WHAT IS EXPECTED:
Reproduce exactly the lines from the start of the records through the line containing "family time together.", both included. Leave the pictures out.

------------------------------

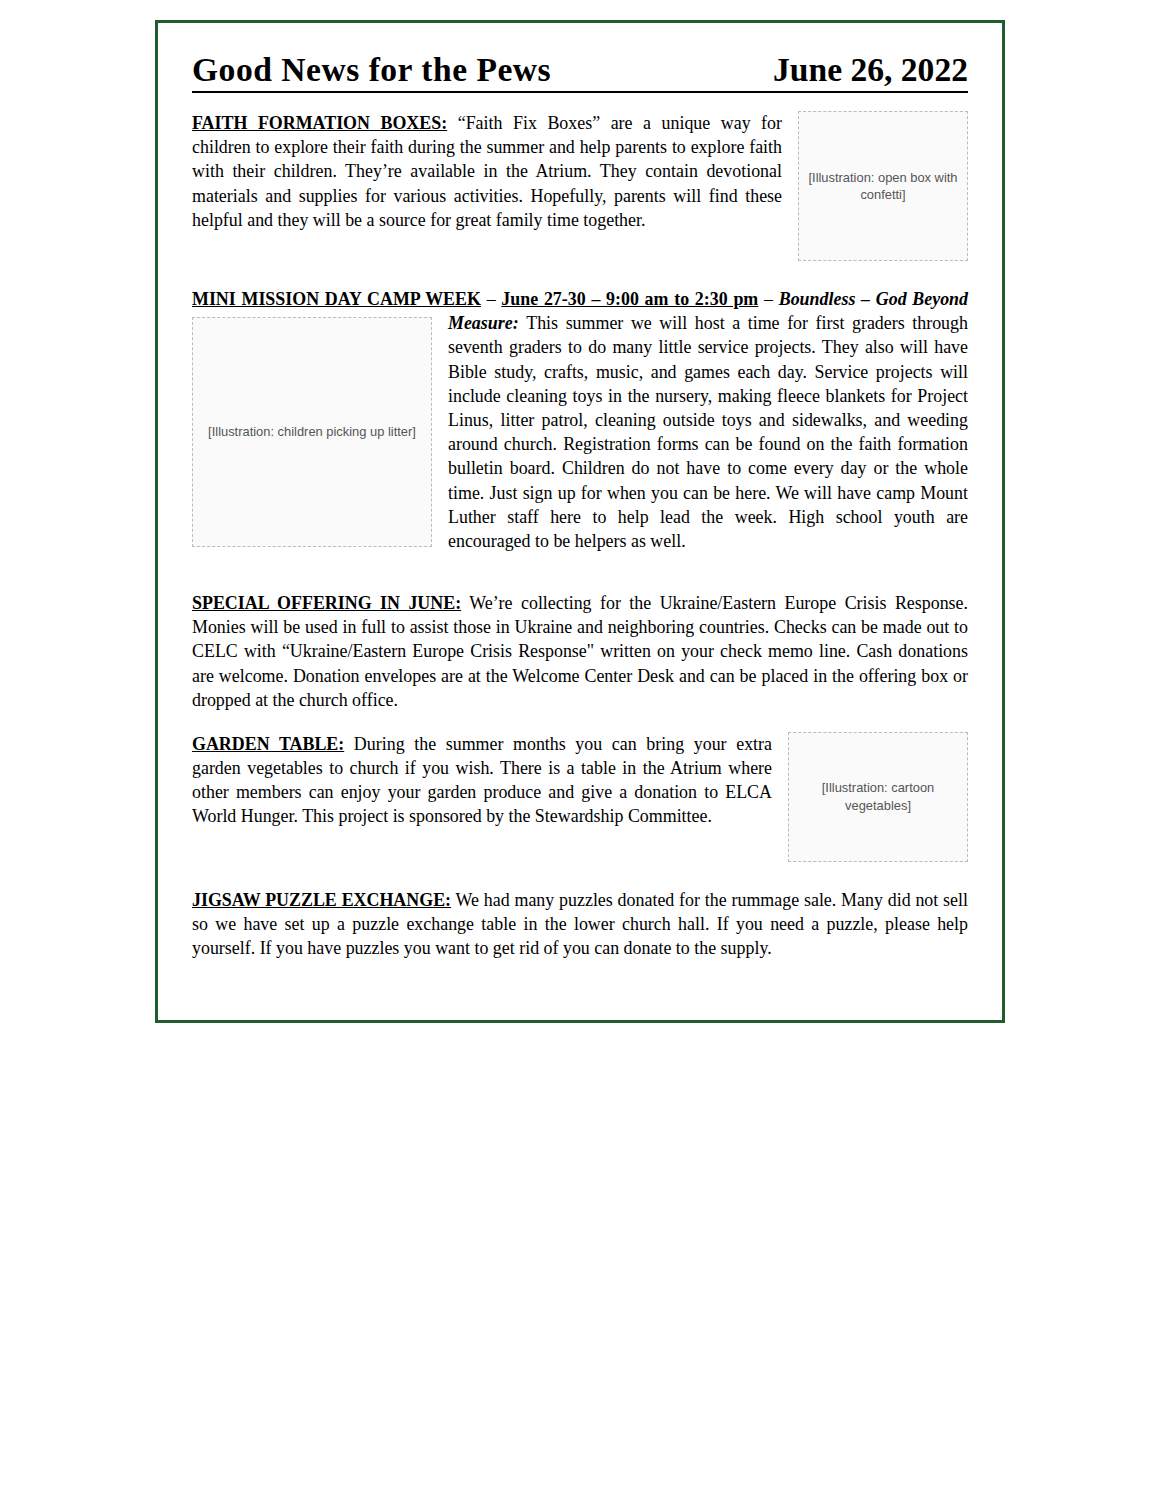Good News for the Pews
June 26, 2022
[Illustration: open box with confetti]
Faith Formation Boxes: “Faith Fix Boxes” are a unique way for children to explore their faith during the summer and help parents to explore faith with their children. They’re available in the Atrium. They contain devotional materials and supplies for various activities. Hopefully, parents will find these helpful and they will be a source for great family time together.
Mini Mission Day Camp Week – June 27-30 – 9:00 am to 2:30 pm – Boundless – God Beyond Measure: [Illustration: children picking up litter] This summer we will host a time for first graders through seventh graders to do many little service projects. They also will have Bible study, crafts, music, and games each day. Service projects will include cleaning toys in the nursery, making fleece blankets for Project Linus, litter patrol, cleaning outside toys and sidewalks, and weeding around church. Registration forms can be found on the faith formation bulletin board. Children do not have to come every day or the whole time. Just sign up for when you can be here. We will have camp Mount Luther staff here to help lead the week. High school youth are encouraged to be helpers as well.
Special Offering in June: We’re collecting for the Ukraine/Eastern Europe Crisis Response. Monies will be used in full to assist those in Ukraine and neighboring countries. Checks can be made out to CELC with “Ukraine/Eastern Europe Crisis Response" written on your check memo line. Cash donations are welcome. Donation envelopes are at the Welcome Center Desk and can be placed in the offering box or dropped at the church office.
[Illustration: cartoon vegetables]
Garden Table: During the summer months you can bring your extra garden vegetables to church if you wish. There is a table in the Atrium where other members can enjoy your garden produce and give a donation to ELCA World Hunger. This project is sponsored by the Stewardship Committee.
Jigsaw Puzzle Exchange: We had many puzzles donated for the rummage sale. Many did not sell so we have set up a puzzle exchange table in the lower church hall. If you need a puzzle, please help yourself. If you have puzzles you want to get rid of you can donate to the supply.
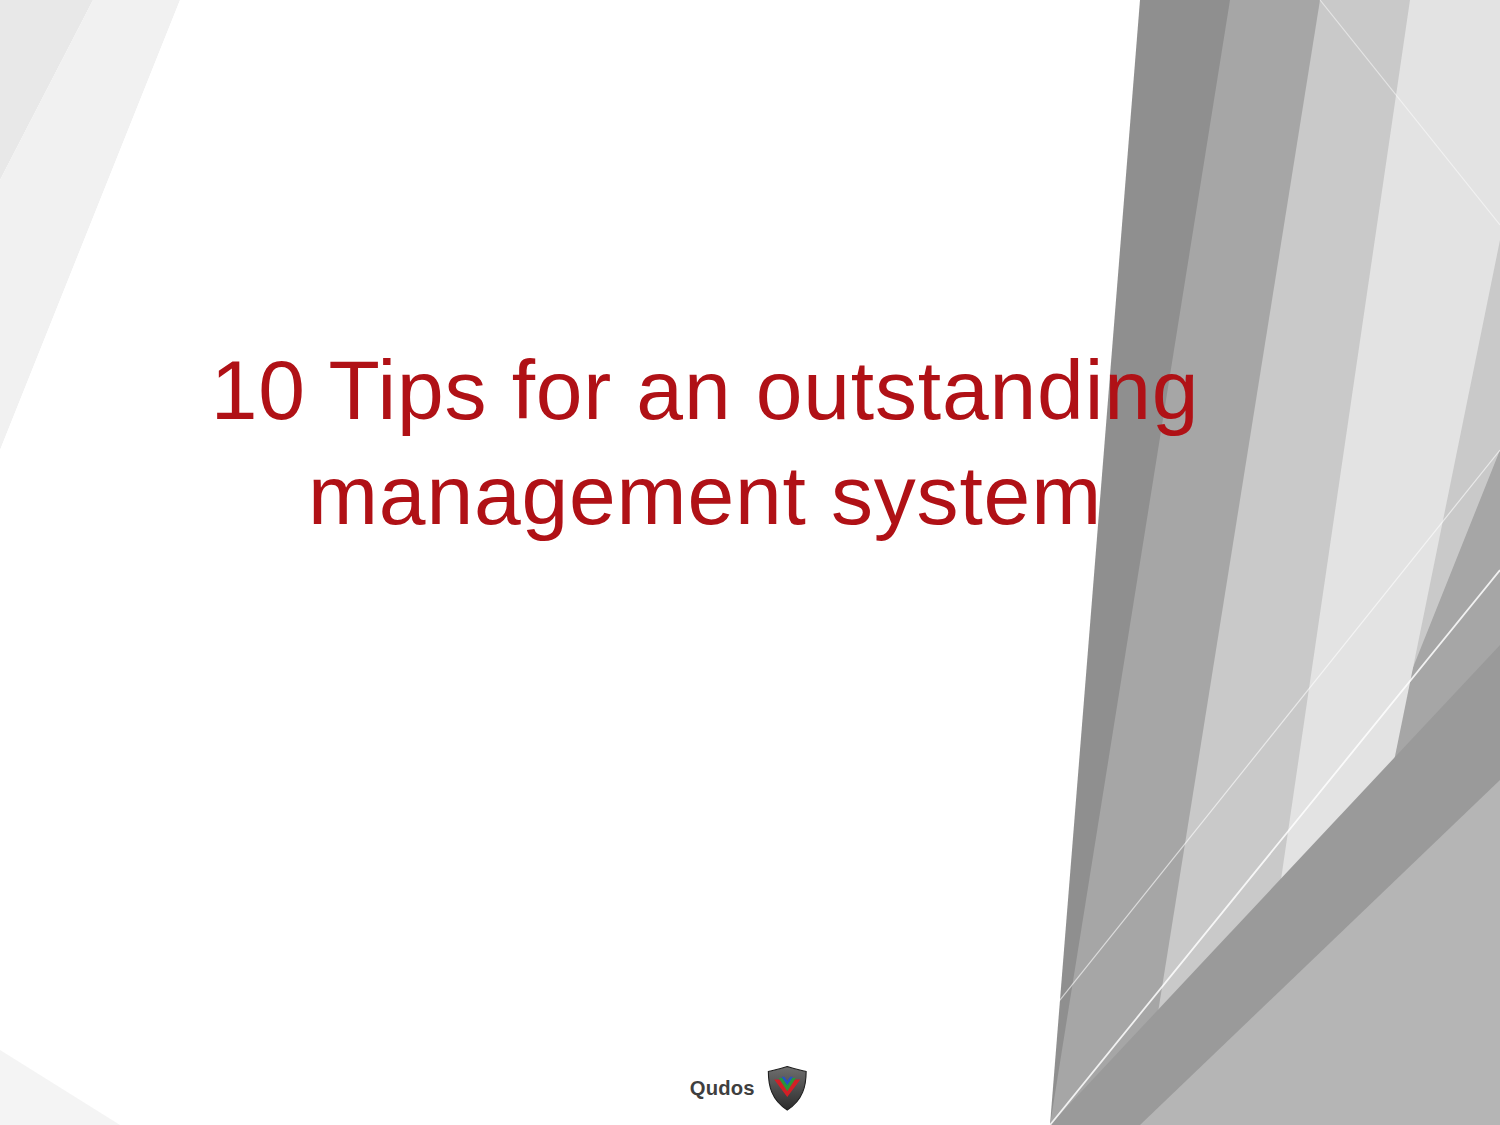10 Tips for an outstanding management system
Qudos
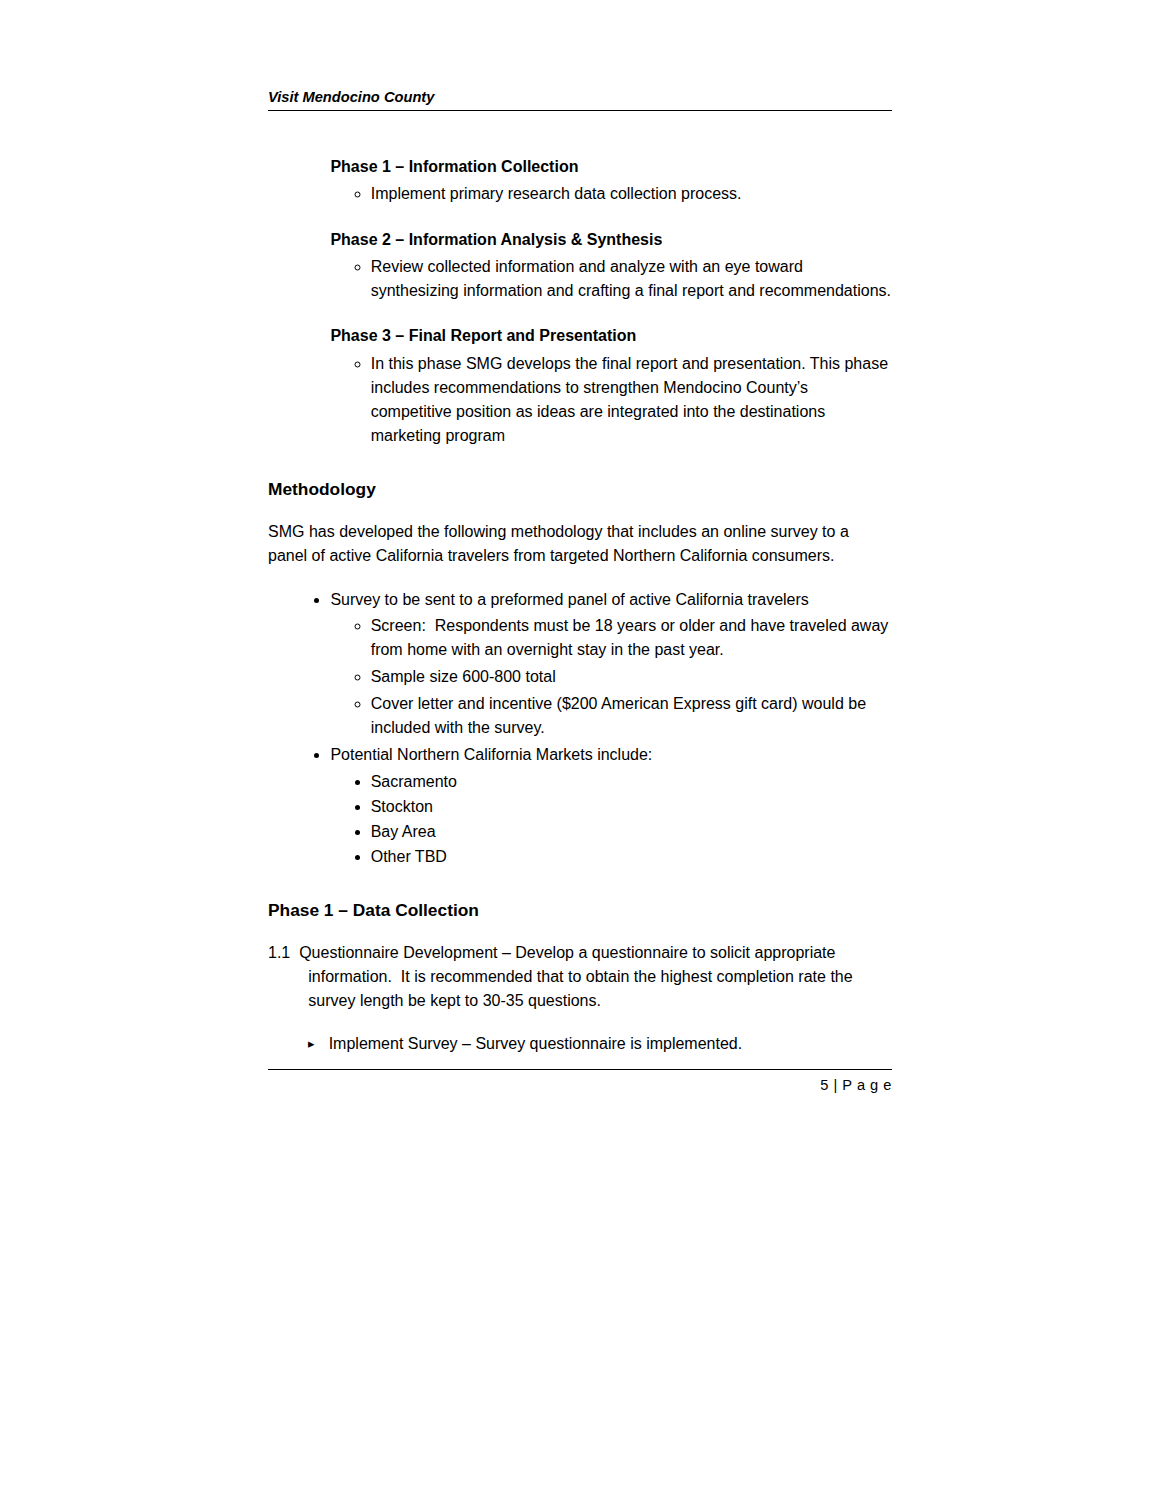Visit Mendocino County
Phase 1 – Information Collection
Implement primary research data collection process.
Phase 2 – Information Analysis & Synthesis
Review collected information and analyze with an eye toward synthesizing information and crafting a final report and recommendations.
Phase 3 – Final Report and Presentation
In this phase SMG develops the final report and presentation. This phase includes recommendations to strengthen Mendocino County’s competitive position as ideas are integrated into the destinations marketing program
Methodology
SMG has developed the following methodology that includes an online survey to a panel of active California travelers from targeted Northern California consumers.
Survey to be sent to a preformed panel of active California travelers
Screen: Respondents must be 18 years or older and have traveled away from home with an overnight stay in the past year.
Sample size 600-800 total
Cover letter and incentive ($200 American Express gift card) would be included with the survey.
Potential Northern California Markets include:
Sacramento
Stockton
Bay Area
Other TBD
Phase 1 – Data Collection
1.1 Questionnaire Development – Develop a questionnaire to solicit appropriate information. It is recommended that to obtain the highest completion rate the survey length be kept to 30-35 questions.
▸ Implement Survey – Survey questionnaire is implemented.
5 | P a g e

------------------------------

YOUR RESPONSE:
Good News for the Pews
June 26, 2022
[Illustration: open box with confetti]
Faith Formation Boxes: “Faith Fix Boxes” are a unique way for children to explore their faith during the summer and help parents to explore faith with their children. They’re available in the Atrium. They contain devotional materials and supplies for various activities. Hopefully, parents will find these helpful and they will be a source for great family time together.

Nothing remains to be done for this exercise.